ACTIVITY: Give the text of the entries below as a Markdown table with the columns "No." and "Line," one numbered row per line. Leave out blank lines and the pictures.

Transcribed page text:
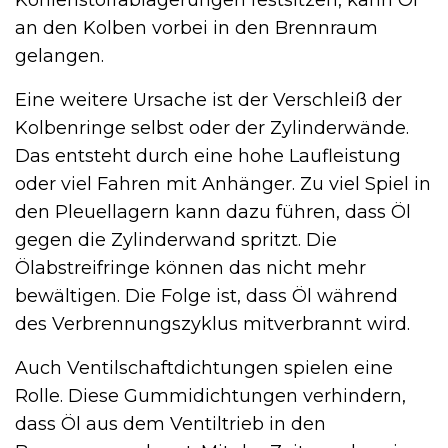
an den Kolben vorbei in den Brennraum
gelangen.
Eine weitere Ursache ist der Verschleiß der
Kolbenringe selbst oder der Zylinderwände.
Das entsteht durch eine hohe Laufleistung
oder viel Fahren mit Anhänger. Zu viel Spiel in
den Pleuellagern kann dazu führen, dass Öl
gegen die Zylinderwand spritzt. Die
Ölabstreifringe können das nicht mehr
bewältigen. Die Folge ist, dass Öl während
des Verbrennungszyklus mitverbrannt wird.
Auch Ventilschaftdichtungen spielen eine
Rolle. Diese Gummidichtungen verhindern,
dass Öl aus dem Ventiltrieb in den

FINISHED TASK:
| No. | Line |
|---|---|
| 1 | an den Kolben vorbei in den Brennraum |
| 2 | gelangen. |
| 3 | Eine weitere Ursache ist der Verschleiß der |
| 4 | Kolbenringe selbst oder der Zylinderwände. |
| 5 | Das entsteht durch eine hohe Laufleistung |
| 6 | oder viel Fahren mit Anhänger. Zu viel Spiel in |
| 7 | den Pleuellagern kann dazu führen, dass Öl |
| 8 | gegen die Zylinderwand spritzt. Die |
| 9 | Ölabstreifringe können das nicht mehr |
| 10 | bewältigen. Die Folge ist, dass Öl während |
| 11 | des Verbrennungszyklus mitverbrannt wird. |
| 12 | Auch Ventilschaftdichtungen spielen eine |
| 13 | Rolle. Diese Gummidichtungen verhindern, |
| 14 | dass Öl aus dem Ventiltrieb in den |